## The problem
The records below must be reproduced exactly, excluding any pictures.

Transcribed page contents:
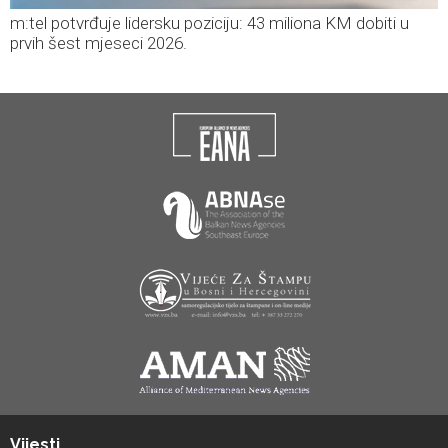
m:tel potvrđuje lidersku poziciju: 43 miliona KM dobiti u
prvih šest mjeseci 2026.
Vijesti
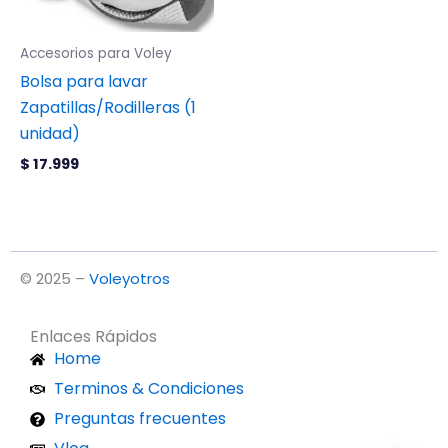
Accesorios para Voley
Bolsa para lavar
Zapatillas/Rodilleras (1
unidad)
$
17.999
© 2025 –
Voleyotros
Enlaces Rápidos
Home
Terminos & Condiciones
Preguntas frecuentes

## Output of the exercise
m:tel potvrđuje lidersku poziciju: 43 miliona KM dobiti u
prvih šest mjeseci 2026.
Vijesti
Accesorios para Voley
Bolsa para lavar
Zapatillas/Rodilleras (1
unidad)
$
17.999
© 2025 –
Voleyotros
Enlaces Rápidos
Home
Terminos & Condiciones
Preguntas frecuentes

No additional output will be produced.